Required action: Comb the records below for the string "pixels" and copy each line where it turns up.

Task data:
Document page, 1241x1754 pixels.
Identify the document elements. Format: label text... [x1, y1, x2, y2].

---

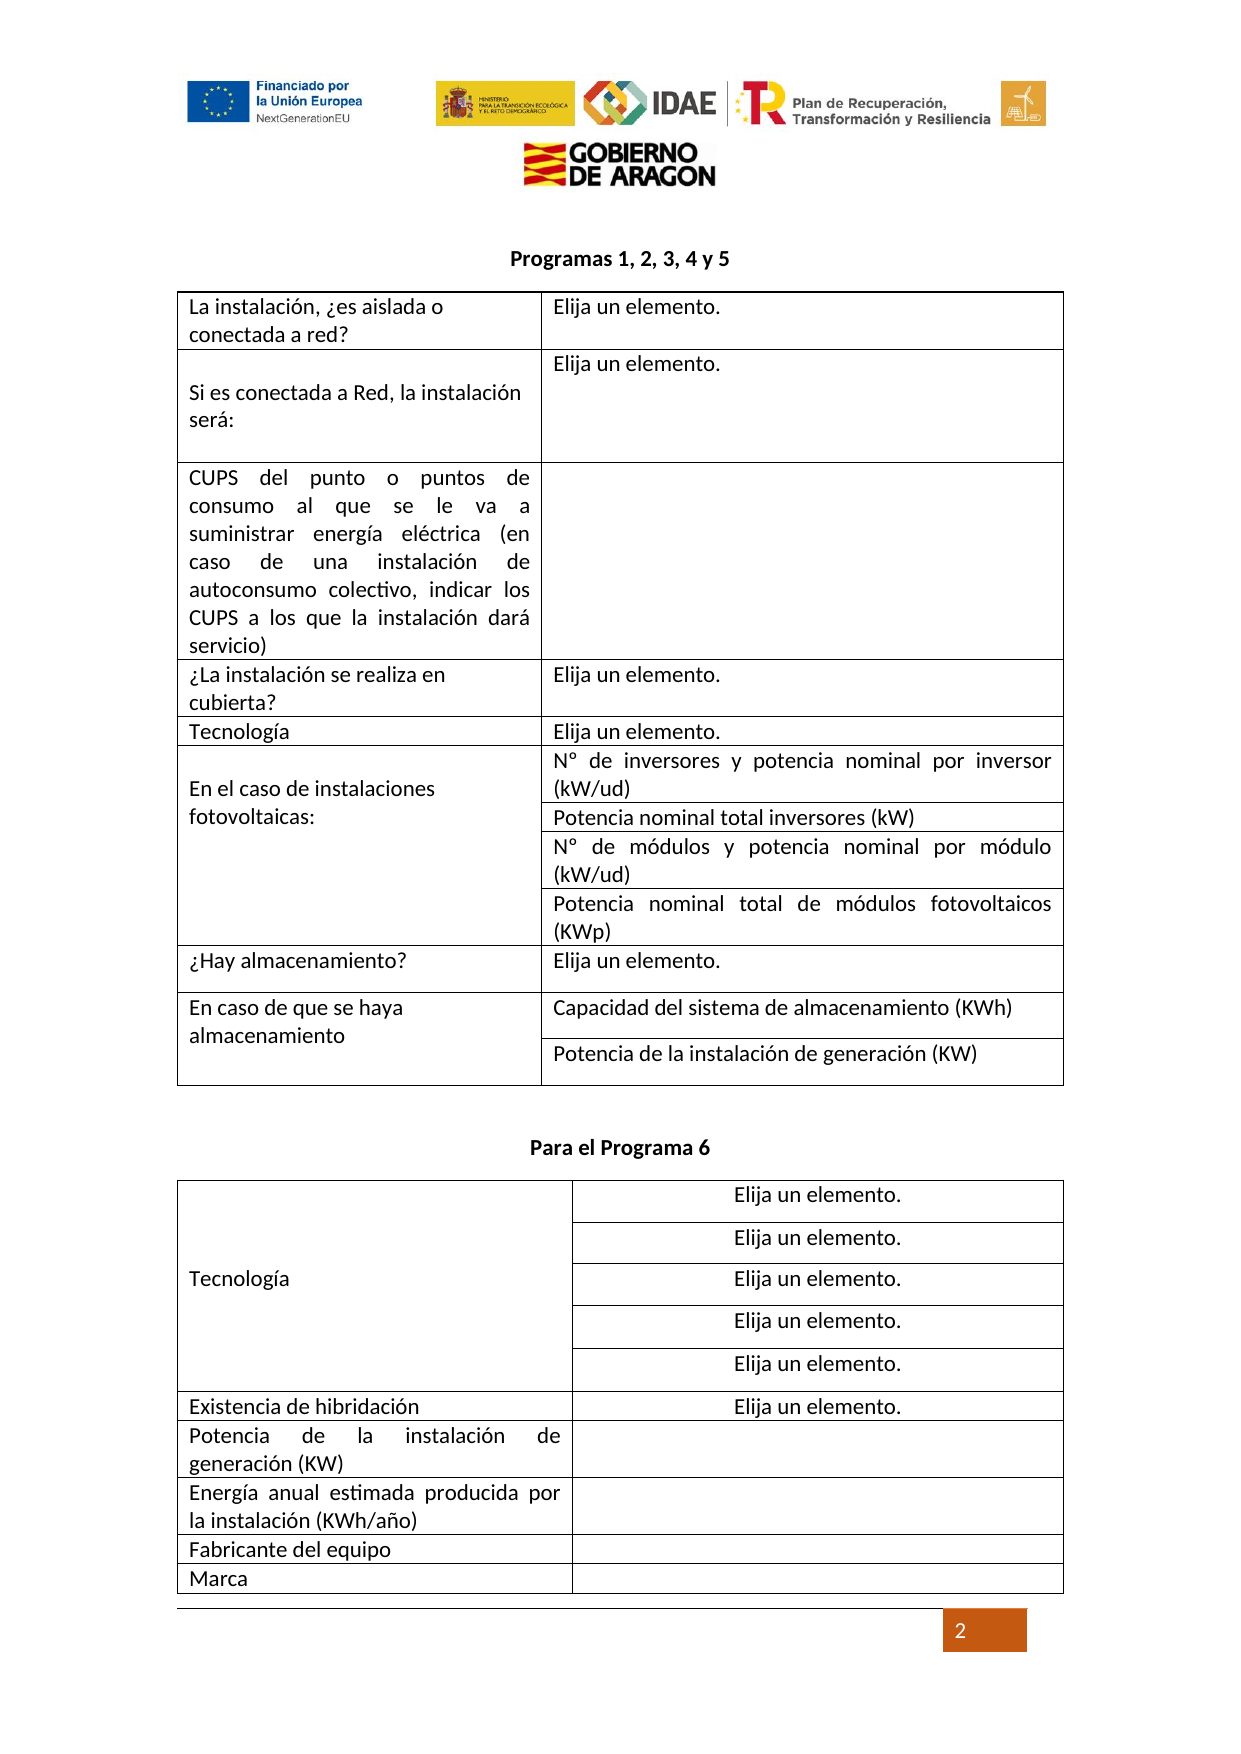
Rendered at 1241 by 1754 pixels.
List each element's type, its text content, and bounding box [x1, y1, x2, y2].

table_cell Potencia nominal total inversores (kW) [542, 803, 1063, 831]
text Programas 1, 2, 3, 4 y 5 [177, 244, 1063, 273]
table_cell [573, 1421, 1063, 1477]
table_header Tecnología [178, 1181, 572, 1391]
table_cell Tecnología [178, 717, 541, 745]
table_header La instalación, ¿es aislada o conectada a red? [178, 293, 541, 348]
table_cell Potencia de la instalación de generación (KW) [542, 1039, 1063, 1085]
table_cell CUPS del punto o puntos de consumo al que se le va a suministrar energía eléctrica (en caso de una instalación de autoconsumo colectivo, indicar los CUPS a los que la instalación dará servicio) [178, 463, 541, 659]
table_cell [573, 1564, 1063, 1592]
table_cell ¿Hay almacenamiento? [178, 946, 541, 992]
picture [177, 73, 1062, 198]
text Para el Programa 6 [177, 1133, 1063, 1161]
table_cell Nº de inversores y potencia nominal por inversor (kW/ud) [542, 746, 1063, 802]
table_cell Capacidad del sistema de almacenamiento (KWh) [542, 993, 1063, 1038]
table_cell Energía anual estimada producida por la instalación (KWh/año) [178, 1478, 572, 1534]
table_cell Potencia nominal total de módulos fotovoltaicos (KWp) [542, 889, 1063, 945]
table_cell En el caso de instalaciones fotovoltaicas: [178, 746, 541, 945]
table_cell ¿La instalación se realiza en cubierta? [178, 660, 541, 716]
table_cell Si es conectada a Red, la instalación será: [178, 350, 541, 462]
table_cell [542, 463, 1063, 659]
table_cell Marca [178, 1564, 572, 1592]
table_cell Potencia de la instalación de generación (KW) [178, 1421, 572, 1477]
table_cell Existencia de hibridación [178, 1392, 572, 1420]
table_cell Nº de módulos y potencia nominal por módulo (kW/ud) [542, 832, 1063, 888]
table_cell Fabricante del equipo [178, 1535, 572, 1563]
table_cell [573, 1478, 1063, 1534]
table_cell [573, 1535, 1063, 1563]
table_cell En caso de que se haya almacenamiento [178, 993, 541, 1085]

Answer space:
Document page, 1241x1754 pixels.
Rendered at 1241 by 1754 pixels.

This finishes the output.